Un bon tièèbou dien ne saurait se faire sans yèet
À y regarder de près, le tièèbou dien est le riz pilaf revisité. Il est fait à base de riz cuit dans un bouillon composé d’huile d’arachide, de tomate fraîche et/ou concentrée, d’assaisonnements (ail, piment, persil, oignon, etc.), de garnitures légumières (carotte, gombo, chou, aubergine, feuilles et sépales d’oseille de Guinée, etc.) et tubéreuses (manioc) et, enfin, de poisson. Et selon que l’on est à la recherche de l’umami (la cinquième saveur fondamentale) pour un raffinement gustatif, on y ajoutera du yèet, un mollusque gastéropode fermenté. D’ailleurs, de l’avis des professionnels, un bon tièèbou dien ne saurait se faire sans yèet.
Jollof rice dans les pays anglophones
Le génie de la désormais très célèbre cuisinière dans la préparation et la cuisson de ce plat participe, d’une façon ou d’une autre, au rayonnement du Sénégal à l’international. De sorte que plusieurs pays, africains notamment, ont adopté le gouteux plat, non sans y apporter leur touche personnelle – à commencer par l’appellation : riz sénégalais dans les pays francophones et jollof rice dans les pays anglophones.
Le Cameroun, qui concentre une importante communauté sénégalaise, s’est approprié ce plat depuis plusieurs décennies. En témoigne la présence dans les grandes villes comme Douala et Yaoundé de nombreux restaurants dits sénégalais plébiscités par les populations camerounaises.
Il faut savoir que les premiers Sénégalais ayant foulé le sol du Cameroun étaient des coopérants venus vers les années 1910 pour travailler sur les chemins de fer de Douala. Certains d’entre eux s’y installeront définitivement. D’une des unions qui s’ensuivront naîtra d’ailleurs le célèbre musicien camerounais Aladji Touré.

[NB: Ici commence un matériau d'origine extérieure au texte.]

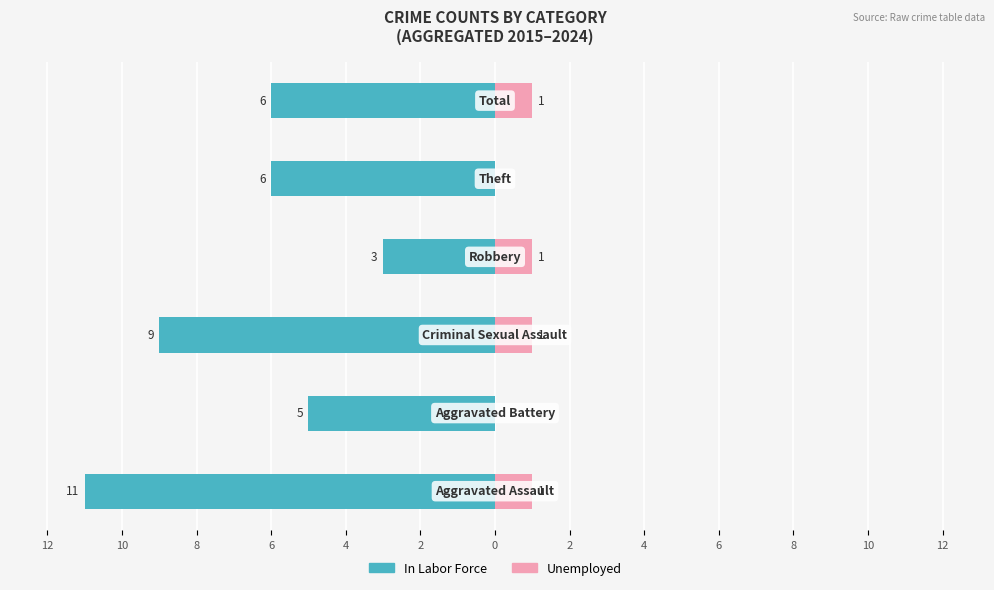

How many values in Unemployed are above zero?

4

Le 2 septembre 2020, Ashley Vola et Kelly Cynthia, représentantes du Cameroun à la coupe du monde de cuisine Plate of Origin, diffusée sur la chaîne Seven Network en Australie, ont battu Than et Duncan du Vietnam, avec comme plat principal le jollof rice au poulet, c’est-à-dire le tièèb ganaar.
L’importance de manger avec les mains
Le jury, composé de trois membres, a visiblement été séduit à la fois par la qualité savoureuse du plat, mais également et surtout par le storytelling relatif à l’importance de manger avec les mains. Cette appropriation évidente du plat national sénégalais n’aurait-elle pas pu créer un incident diplomatique ? Rien n’est moins sûr.

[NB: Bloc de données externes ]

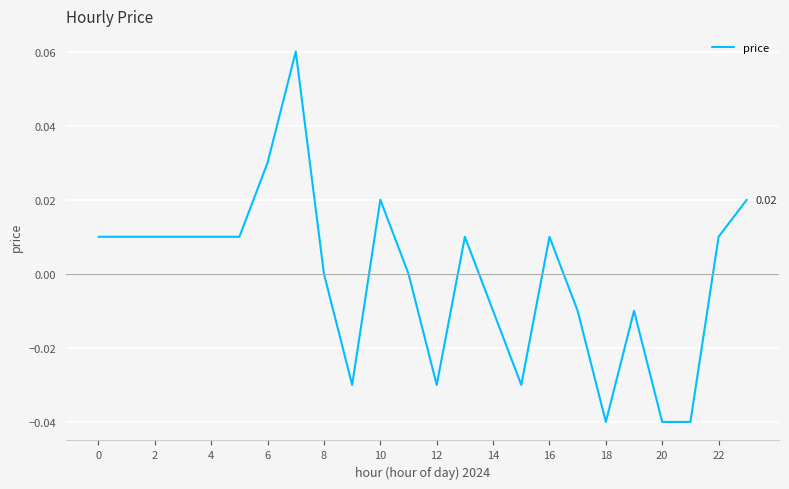

Does the chart have visible grid lines?

Yes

Un État est d’autant plus influent à l’échelle internationale qu’il fait usage d’une diplomatie parallèle. C’est fort de ce constat que, lors du Festival de jazz de Saint-Louis, le Sénégal a émis le vœu d’inscrire son plat ambassadeur à la liste du patrimoine culturel immatériel de l’humanité. Cette démarche auprès de l’Unesco vise, selon ses initiateurs, à sauvegarder les connaissances et savoir-faire liés à la préparation de la spécialité culinaire.
Le tièèb Penda Mbaye peut réinventer le tourisme
En plus de cette raison, évidente à première vue, il faut entrevoir des raisons géostratégiques : le tièèb Penda Mbaye peut réinventer le tourisme, mais aussi, et surtout influencer le monde. Une chose est donc certaine, le Sénégal s’engage sur la voie de la gastrodiplomatie.